Pourquoi une « TVA Relocalisation » est la meilleure solution

Augmenter de deux points le taux normal de la TVA (de 20 à 22%) rapporterait 15 milliards d'euros. Une hausse de trois points rapportant 22,5 milliards permettrait de compenser intégralement la baisse des impôts de production engagée par le gouvernement Castex. Une hausse de 5 points, qui nous mettrait au niveau des Etats scandinaves et rapporterait un minimum de 35 milliards, permettrait de financer intégralement une baisse de 50% des impôts de production pour revenir dans la moyenne européenne. Cette dernière proposition, la plus radicale, serait la plus efficace. Par souci de justice sociale, les taux intermédiaire, réduit et super-réduit resteraient inchangés.

On objectera vite que la TVA est un impôt non-progressif, donc socialement injuste : mais quelle pire casse sociale que celle engendrée par la désindustrialisation ? Nous donner les moyens de réindustrialiser nos territoires sinistrés, d'y sauver et recréer des emplois, permettra à des millions de Français déclassés de ne plus être perdants dans la mondialisation.

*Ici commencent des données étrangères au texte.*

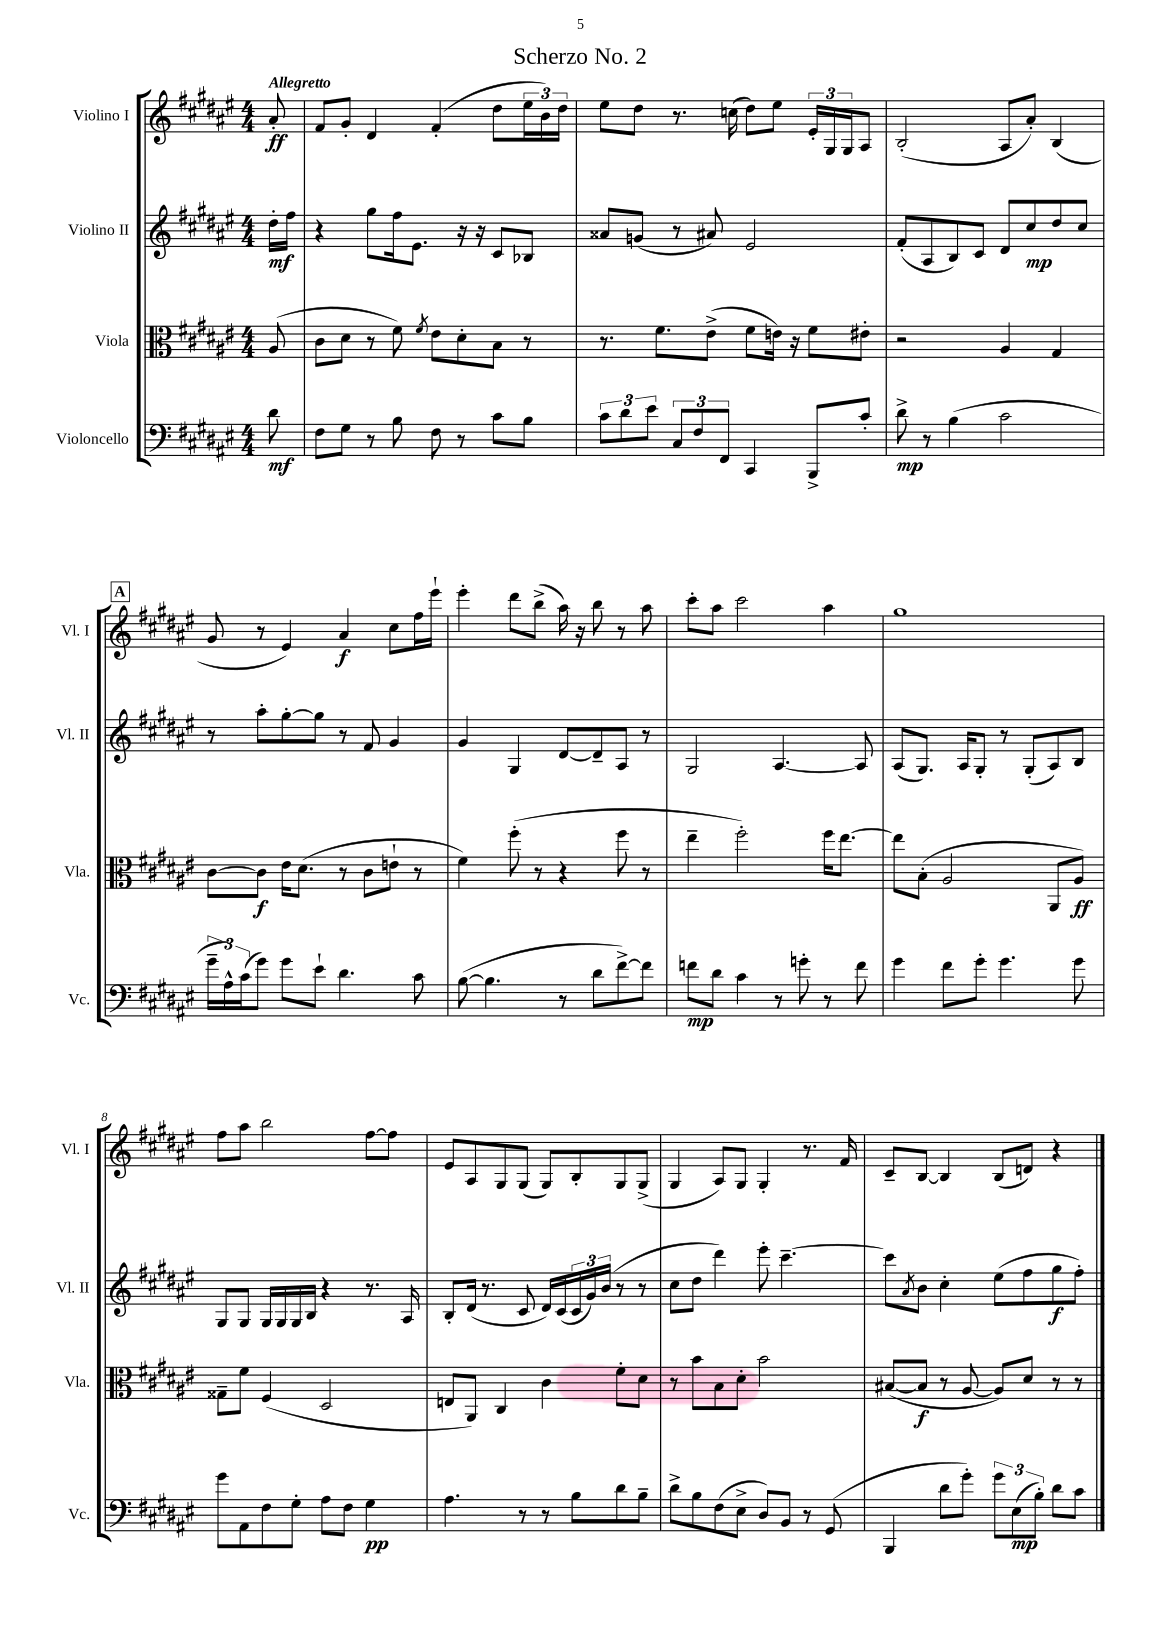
\header { title = "Scherzo No. 2" }
<<
\new StaffGroup <<
\new Staff = "s0" \with { instrumentName = "Violino I" shortInstrumentName = "Vl. I" } {
    \clef treble \key fis \major \numericTimeSignature \time 4/4 \partial 8 \tempo "Allegretto"
    ais'8-.\ff |
    fis'8 gis'8-. dis'4 fis'4-.( dis''8 \tuplet 3/2 { eis''16 b'16) dis''16 } |
    eis''8 dis''8 r8. c''16( dis''8) eis''8 \tuplet 3/2 { eis'16-. gis16 gis16 } ais8 |
    b2-.( ais8 ais'8-.) b4( |
    \mark \markup { \box "A" } gis'8 r8 eis'4) ais'4\f cis''8 fis''16 eis'''16-! |
    eis'''4-. dis'''8 b''8->( ais''16) r16 b''8 r8 ais''8 |
    cis'''8-. ais''8 cis'''2 ais''4 |
    gis''1 |
    fis''8 ais''8 b''2 fis''8~ fis''8 |
    eis'8 ais8 gis8 gis8( gis8) b8-. gis8 gis8->( |
    gis4 ais8) gis8 gis4-. r8. fis'16 |
    cis'8-- b8~ b4 b8( d'8) r4 \bar "|." |
}
\new Staff = "s1" \with { instrumentName = "Violino II" shortInstrumentName = "Vl. II" } {
    \clef treble \key fis \major \numericTimeSignature \time 4/4 \partial 8
    dis''16-.\mf fis''16 |
    r4 gis''8 fis''16 eis'8. r16 r16 cis'8 bes8 |
    aisis'8 g'8( r8 ais'8) eis'2 |
    fis'8-.( ais8 b8) cis'8 dis'8 cis''8\mp dis''8 cis''8 |
    \mark \markup { \box "A" } r8 ais''8-. gis''8~-. gis''8 r8 fis'8 gis'4 |
    gis'4 gis4 dis'8~ dis'8-- ais8 r8 |
    gis2 ais4.~ ais8 |
    ais8( gis8.) ais16 gis8-. r8 gis8-.( ais8) b8 |
    gis8 gis8 gis16 gis16 gis16 b16 r4 r8. ais16 |
    b8-. dis'16( r8. cis'8 dis'16) cis'16( \tuplet 3/2 { cis'16 gis'16) b'16( } r8 r8 |
    cis''8 dis''8 dis'''4) eis'''8-. cis'''4.~-- |
    cis'''8 \acciaccatura { ais'8 } b'8 cis''4-. eis''8( fis''8 gis''8\f fis''8-.) \bar "|." |
}
\new Staff = "s2" \with { instrumentName = "Viola" shortInstrumentName = "Vla." } {
    \clef alto \key fis \major \numericTimeSignature \time 4/4 \partial 8
    ais8( |
    cis'8 dis'8 r8 fis'8) \acciaccatura { fis'8 } eis'8 dis'8-. b8 r8 |
    r8. fis'8. eis'8->( fis'8 e'16) r16 fis'8 eis'8-. |
    r2 ais4 gis4 |
    \mark \markup { \box "A" } cis'8~ cis'8\f eis'16 dis'8.( r8 cis'8 e'8-! r8 |
    fis'4) fis''8-.( r8 r4 fis''8 r8 |
    eis''4-- fis''2-.) fis''16 eis''8.~ |
    eis''8 b8-.( ais2 ais,8 ais8\ff) |
    gisis8-- fis'8 fis4( dis2 |
    e8 ais,8) cis4 cis'4 fis'8-. dis'8 |
    r8 b'8 b8 dis'8-. b'2 |
    bis8~( bis8\f r8 ais8~ ais8) dis'8 r8 r8 \bar "|." |
}
\new Staff = "s3" \with { instrumentName = "Violoncello" shortInstrumentName = "Vc." } {
    \clef bass \key fis \major \numericTimeSignature \time 4/4 \partial 8
    dis'8\mf |
    fis8 gis8 r8 b8 fis8 r8 cis'8 b8 |
    \tuplet 3/2 { cis'8 dis'8 eis'8 } \tuplet 3/2 { cis8 fis8 fis,8 } cis,4 b,,8-> cis'8-. |
    dis'8->\mp r8 b4( cis'2 |
    \mark \markup { \box "A" } \tuplet 3/2 { gis'16-- ais16-^) cis'16( } gis'8) gis'8 eis'8-! dis'4. cis'8 |
    b8~( b4. r8 dis'8 fis'8~->) fis'8 |
    f'8\mp dis'8 cis'4 r8 g'8-. r8 f'8 |
    gis'4 fis'8 gis'8-. gis'4. gis'8 |
    gis'8 ais,8 fis8 gis8-. ais8 fis8 gis4\pp |
    ais4. r8 r8 b8 dis'8 b8-- |
    dis'8-> b8 fis8( eis8-> dis8) b,8 r8 gis,8( |
    b,,4 dis'8 gis'8-.) \tuplet 3/2 { gis'8 eis8\mp( b8-.) } dis'8 cis'8 \bar "|." |
}
>>
>>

On objectera aussi qu'augmenter la TVA augmenterait les prix et casserait la croissance. Or, la baisse des impôts de production réduira le prix de revient de nos produits hors taxes, atténuant l'effet de la hausse de TVA sur le prix à la consommation. Dans un contexte d'inflation (encore) faible et de concurrence commerciale, l'impact final sur les prix sera d'autant plus limité.

Cette « TVA Relocalisation » permettra de faire contribuer les importations, et donc les producteurs étrangers, au redressement du pays. Elle permettra de favoriser la production française sans déroger aux règles européennes.

La TVA a un autre avantage : les touristes la paient ! Près de 90 millions d'entre eux ont visité la France en 2019, y dépensant des dizaines de milliards d'euros. Transférer la fiscalité de production vers de la TVA reviendrait à faire contribuer les touristes à notre redressement productif.

Autre avantage encore : les investisseurs cherchent la stabilité fiscale, et financer la baisse d'impôts de production par la TVA garantira cette stabilité. De même, la TVA ne pèse pas directement sur l'épargne, ni sur l'investissement.

Les baisses d'impôts de production engagées par le gouvernement et promises par Xavier Bertrand sont incontournables, mais risquent de rester lettre morte sans financement crédible. La solution la plus durable pour réussir ce pari, c'est de rénover notre logiciel fiscal.